» Exercise: In the rows below, copy out without any change every line from the one containing "scientific name: Petrosedum" up to and including the one containing "genus: Turricula".

» Records:

===

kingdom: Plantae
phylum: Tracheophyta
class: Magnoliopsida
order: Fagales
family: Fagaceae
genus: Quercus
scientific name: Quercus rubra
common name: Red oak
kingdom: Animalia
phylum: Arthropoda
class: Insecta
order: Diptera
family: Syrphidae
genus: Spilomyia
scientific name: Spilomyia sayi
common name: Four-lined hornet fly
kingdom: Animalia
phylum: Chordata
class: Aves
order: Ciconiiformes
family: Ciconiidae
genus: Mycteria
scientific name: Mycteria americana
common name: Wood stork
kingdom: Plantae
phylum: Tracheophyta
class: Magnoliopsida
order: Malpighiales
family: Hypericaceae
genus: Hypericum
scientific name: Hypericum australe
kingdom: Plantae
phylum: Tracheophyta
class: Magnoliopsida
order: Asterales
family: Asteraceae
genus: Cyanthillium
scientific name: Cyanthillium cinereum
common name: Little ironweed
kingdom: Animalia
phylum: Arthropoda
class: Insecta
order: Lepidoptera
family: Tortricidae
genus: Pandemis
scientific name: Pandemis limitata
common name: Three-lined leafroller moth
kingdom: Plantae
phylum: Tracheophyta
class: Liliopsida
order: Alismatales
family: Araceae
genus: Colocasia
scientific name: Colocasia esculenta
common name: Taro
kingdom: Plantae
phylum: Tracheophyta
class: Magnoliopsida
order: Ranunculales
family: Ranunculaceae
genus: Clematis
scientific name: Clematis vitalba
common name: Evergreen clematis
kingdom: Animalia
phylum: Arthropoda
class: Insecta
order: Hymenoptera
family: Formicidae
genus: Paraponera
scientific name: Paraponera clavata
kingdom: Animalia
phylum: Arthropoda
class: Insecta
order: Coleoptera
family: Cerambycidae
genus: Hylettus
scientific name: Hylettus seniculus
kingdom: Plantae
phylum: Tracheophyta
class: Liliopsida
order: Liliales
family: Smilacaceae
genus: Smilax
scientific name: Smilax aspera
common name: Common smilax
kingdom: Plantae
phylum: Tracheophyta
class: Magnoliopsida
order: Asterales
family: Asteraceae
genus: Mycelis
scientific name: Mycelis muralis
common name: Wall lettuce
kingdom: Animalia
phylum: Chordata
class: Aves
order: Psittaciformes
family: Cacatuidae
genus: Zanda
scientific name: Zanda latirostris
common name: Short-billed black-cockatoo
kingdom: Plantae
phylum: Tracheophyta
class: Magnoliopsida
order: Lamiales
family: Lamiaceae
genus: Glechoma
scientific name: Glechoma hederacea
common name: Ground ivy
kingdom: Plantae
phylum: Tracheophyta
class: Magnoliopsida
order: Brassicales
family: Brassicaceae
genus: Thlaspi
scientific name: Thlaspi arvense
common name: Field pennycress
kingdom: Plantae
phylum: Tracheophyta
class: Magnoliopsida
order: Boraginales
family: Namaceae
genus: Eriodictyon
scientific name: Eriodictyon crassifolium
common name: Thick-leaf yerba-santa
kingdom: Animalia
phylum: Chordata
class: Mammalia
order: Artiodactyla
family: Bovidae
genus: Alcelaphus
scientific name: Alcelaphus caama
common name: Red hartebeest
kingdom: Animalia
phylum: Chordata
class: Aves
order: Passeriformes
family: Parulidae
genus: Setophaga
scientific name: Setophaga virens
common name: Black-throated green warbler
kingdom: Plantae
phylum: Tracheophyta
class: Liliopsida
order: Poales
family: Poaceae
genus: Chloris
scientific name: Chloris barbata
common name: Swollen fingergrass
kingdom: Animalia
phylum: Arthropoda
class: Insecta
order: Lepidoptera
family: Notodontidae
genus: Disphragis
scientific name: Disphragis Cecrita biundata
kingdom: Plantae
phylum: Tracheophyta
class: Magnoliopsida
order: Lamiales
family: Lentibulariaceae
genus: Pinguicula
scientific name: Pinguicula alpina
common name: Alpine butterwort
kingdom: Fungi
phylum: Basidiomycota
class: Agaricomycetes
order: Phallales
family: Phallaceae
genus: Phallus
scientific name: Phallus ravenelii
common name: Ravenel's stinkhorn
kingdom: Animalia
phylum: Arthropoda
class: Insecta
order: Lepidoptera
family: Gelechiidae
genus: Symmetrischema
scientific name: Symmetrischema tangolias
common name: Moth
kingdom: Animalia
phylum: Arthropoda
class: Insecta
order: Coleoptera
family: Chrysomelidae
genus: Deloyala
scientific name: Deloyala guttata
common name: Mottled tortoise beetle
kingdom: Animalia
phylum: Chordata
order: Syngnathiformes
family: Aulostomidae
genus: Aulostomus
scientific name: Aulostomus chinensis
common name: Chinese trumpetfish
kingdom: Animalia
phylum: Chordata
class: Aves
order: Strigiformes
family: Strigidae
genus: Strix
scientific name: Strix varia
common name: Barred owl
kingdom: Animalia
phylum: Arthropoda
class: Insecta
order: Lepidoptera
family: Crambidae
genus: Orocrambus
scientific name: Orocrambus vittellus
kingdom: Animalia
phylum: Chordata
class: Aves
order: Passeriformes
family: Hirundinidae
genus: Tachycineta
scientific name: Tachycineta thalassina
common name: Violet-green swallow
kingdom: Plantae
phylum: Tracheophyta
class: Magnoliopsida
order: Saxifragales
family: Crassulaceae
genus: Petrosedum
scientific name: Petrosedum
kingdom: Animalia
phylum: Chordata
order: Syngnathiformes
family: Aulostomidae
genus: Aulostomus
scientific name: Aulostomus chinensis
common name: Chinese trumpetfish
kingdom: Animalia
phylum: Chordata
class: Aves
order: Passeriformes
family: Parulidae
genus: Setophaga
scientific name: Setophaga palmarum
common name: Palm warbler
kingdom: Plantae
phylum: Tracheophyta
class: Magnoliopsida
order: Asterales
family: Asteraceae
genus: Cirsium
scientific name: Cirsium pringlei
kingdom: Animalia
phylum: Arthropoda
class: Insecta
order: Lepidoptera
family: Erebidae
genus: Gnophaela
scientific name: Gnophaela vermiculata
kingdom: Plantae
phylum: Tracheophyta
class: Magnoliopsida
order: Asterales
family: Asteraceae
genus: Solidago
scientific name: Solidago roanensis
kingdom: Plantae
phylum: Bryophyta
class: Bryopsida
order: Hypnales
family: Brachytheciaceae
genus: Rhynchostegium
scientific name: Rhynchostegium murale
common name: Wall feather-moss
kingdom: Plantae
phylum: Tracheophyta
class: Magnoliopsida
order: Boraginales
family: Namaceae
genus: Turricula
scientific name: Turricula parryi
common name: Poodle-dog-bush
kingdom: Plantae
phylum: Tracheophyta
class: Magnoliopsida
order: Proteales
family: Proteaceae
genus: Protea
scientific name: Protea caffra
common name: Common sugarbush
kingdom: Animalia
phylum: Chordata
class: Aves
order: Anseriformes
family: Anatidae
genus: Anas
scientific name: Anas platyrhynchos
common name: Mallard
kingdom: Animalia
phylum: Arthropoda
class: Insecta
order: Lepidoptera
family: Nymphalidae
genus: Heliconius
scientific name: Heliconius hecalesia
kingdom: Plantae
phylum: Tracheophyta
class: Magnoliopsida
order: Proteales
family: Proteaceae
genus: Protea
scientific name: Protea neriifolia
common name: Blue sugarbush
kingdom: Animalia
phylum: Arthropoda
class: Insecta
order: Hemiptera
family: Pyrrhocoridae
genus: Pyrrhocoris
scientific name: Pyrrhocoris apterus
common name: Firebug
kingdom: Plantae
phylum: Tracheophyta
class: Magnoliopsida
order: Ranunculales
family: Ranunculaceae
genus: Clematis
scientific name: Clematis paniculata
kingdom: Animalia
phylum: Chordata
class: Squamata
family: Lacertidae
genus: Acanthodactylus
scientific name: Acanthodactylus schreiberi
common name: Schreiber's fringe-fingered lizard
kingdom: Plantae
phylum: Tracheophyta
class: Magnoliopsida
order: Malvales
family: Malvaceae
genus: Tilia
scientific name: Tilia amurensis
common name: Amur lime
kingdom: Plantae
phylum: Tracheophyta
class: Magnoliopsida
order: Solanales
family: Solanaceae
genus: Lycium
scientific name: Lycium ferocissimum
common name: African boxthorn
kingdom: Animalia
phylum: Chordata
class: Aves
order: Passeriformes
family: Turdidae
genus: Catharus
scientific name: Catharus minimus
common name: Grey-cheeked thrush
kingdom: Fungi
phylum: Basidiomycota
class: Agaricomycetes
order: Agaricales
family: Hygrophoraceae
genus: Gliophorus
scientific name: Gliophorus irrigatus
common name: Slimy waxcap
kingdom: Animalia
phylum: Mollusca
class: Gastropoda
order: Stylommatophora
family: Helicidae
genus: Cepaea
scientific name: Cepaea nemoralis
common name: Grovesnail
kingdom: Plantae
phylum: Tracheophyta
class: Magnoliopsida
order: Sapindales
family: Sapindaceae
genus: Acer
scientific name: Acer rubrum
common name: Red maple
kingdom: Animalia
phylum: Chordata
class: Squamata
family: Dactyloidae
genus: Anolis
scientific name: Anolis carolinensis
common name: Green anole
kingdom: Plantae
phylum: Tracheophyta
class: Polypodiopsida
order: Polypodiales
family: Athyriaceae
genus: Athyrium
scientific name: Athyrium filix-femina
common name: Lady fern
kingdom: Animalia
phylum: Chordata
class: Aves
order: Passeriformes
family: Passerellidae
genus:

===

» Correct response:
scientific name: Petrosedum
kingdom: Animalia
phylum: Chordata
order: Syngnathiformes
family: Aulostomidae
genus: Aulostomus
scientific name: Aulostomus chinensis
common name: Chinese trumpetfish
kingdom: Animalia
phylum: Chordata
class: Aves
order: Passeriformes
family: Parulidae
genus: Setophaga
scientific name: Setophaga palmarum
common name: Palm warbler
kingdom: Plantae
phylum: Tracheophyta
class: Magnoliopsida
order: Asterales
family: Asteraceae
genus: Cirsium
scientific name: Cirsium pringlei
kingdom: Animalia
phylum: Arthropoda
class: Insecta
order: Lepidoptera
family: Erebidae
genus: Gnophaela
scientific name: Gnophaela vermiculata
kingdom: Plantae
phylum: Tracheophyta
class: Magnoliopsida
order: Asterales
family: Asteraceae
genus: Solidago
scientific name: Solidago roanensis
kingdom: Plantae
phylum: Bryophyta
class: Bryopsida
order: Hypnales
family: Brachytheciaceae
genus: Rhynchostegium
scientific name: Rhynchostegium murale
common name: Wall feather-moss
kingdom: Plantae
phylum: Tracheophyta
class: Magnoliopsida
order: Boraginales
family: Namaceae
genus: Turricula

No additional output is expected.